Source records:
=== Begin Enclosure ===
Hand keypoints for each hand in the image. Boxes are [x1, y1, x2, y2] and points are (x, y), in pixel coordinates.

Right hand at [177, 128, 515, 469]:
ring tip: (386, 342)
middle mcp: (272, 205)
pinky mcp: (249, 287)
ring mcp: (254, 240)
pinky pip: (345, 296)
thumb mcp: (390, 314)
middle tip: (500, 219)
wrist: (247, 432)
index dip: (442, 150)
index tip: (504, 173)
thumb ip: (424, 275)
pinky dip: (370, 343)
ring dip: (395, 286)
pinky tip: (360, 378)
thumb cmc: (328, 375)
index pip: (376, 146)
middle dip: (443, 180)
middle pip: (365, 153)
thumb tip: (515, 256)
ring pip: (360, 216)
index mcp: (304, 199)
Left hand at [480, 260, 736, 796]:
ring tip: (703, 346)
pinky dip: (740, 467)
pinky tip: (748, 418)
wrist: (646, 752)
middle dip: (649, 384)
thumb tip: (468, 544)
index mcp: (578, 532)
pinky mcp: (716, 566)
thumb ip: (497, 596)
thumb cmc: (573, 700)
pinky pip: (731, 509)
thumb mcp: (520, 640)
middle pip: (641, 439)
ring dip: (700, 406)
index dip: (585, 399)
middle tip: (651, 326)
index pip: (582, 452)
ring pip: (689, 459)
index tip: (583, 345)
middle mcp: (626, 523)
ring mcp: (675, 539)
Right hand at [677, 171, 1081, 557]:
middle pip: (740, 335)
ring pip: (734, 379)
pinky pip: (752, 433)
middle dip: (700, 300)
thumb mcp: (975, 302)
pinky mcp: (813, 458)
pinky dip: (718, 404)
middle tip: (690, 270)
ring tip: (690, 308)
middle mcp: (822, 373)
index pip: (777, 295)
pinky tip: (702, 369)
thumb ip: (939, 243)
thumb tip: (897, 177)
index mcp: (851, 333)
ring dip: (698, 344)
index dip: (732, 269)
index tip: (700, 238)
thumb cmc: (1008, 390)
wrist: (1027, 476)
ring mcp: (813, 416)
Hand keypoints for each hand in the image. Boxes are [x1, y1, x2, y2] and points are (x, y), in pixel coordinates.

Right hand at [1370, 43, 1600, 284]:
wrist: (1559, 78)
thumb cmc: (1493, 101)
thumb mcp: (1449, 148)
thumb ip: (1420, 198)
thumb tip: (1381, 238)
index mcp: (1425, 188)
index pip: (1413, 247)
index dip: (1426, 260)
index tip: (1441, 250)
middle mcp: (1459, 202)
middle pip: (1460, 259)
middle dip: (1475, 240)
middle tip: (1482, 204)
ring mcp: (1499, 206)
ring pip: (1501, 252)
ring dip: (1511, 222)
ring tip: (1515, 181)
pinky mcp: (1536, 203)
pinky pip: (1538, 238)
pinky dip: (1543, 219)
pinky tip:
=== End Enclosure ===
(WORK TO COMPLETE):
Output the records above precisely.

(SOLUTION TO THIS PROBLEM):
Hand keypoints for each hand in the image. Boxes are [x1, y1, x2, y2] and points are (x, y), in pixel coordinates.

Right hand at [177, 128, 515, 469]:
ring tip: (386, 342)
middle mcp: (272, 205)
pinky mcp: (249, 287)
ring mcp: (254, 240)
pinky pip: (345, 296)
thumb mcp: (390, 314)
middle tip: (500, 219)
wrist: (247, 432)
index dip: (442, 150)
index tip: (504, 173)
thumb ip: (424, 275)
pinky dip: (370, 343)
ring dip: (395, 286)
pinky tip: (360, 378)
thumb cmc: (328, 375)
index pip: (376, 146)
middle dip: (443, 180)
middle pip: (365, 153)
thumb tip: (515, 256)
ring pip: (360, 216)
index mcp: (304, 199)
Left hand at [480, 260, 736, 796]:
ring tip: (703, 346)
pinky dip: (740, 467)
pinky tip: (748, 418)
wrist: (646, 752)
middle dip: (649, 384)
thumb tip: (468, 544)
index mcp: (578, 532)
pinky mcp: (716, 566)
thumb ip: (497, 596)
thumb cmc: (573, 700)
pinky pip: (731, 509)
thumb mcp: (520, 640)
middle pip: (641, 439)
ring dip: (700, 406)
index dip: (585, 399)
middle tip: (651, 326)
index pip: (582, 452)
ring pip: (689, 459)
index tip: (583, 345)
middle mcp: (626, 523)
ring mcp: (675, 539)
Right hand at [677, 171, 1081, 557]:
middle pip: (740, 335)
ring pip: (734, 379)
pinky pip: (752, 433)
middle dip: (700, 300)
thumb mcp: (975, 302)
pinky mcp: (813, 458)
pinky dip: (718, 404)
middle tip: (690, 270)
ring tip: (690, 308)
middle mcp: (822, 373)
index pip: (777, 295)
pinky tip: (702, 369)
thumb ip: (939, 243)
thumb tip: (897, 177)
index mcp: (851, 333)
ring dip: (698, 344)
index dip: (732, 269)
index tip: (700, 238)
thumb cmc: (1008, 390)
wrist: (1027, 476)
ring mcp: (813, 416)
Hand keypoints for each hand in the image. Boxes are [x1, y1, x2, y2] and points are (x, y), in pixel coordinates.

Right hand at [1370, 43, 1600, 284]:
wrist: (1559, 78)
thumb cmc: (1493, 101)
thumb mcp: (1449, 148)
thumb ip: (1420, 198)
thumb tip: (1381, 238)
index mcp: (1425, 188)
index pip: (1413, 247)
index dip: (1426, 260)
index tip: (1441, 250)
middle mcp: (1459, 202)
middle pip: (1460, 259)
middle dip: (1475, 240)
middle tip: (1482, 204)
ring mcp: (1499, 206)
ring pip: (1501, 252)
ring dip: (1511, 222)
ring tip: (1515, 181)
pinky mcp: (1536, 203)
pinky pip: (1538, 238)
pinky dip: (1543, 219)
pinky tip:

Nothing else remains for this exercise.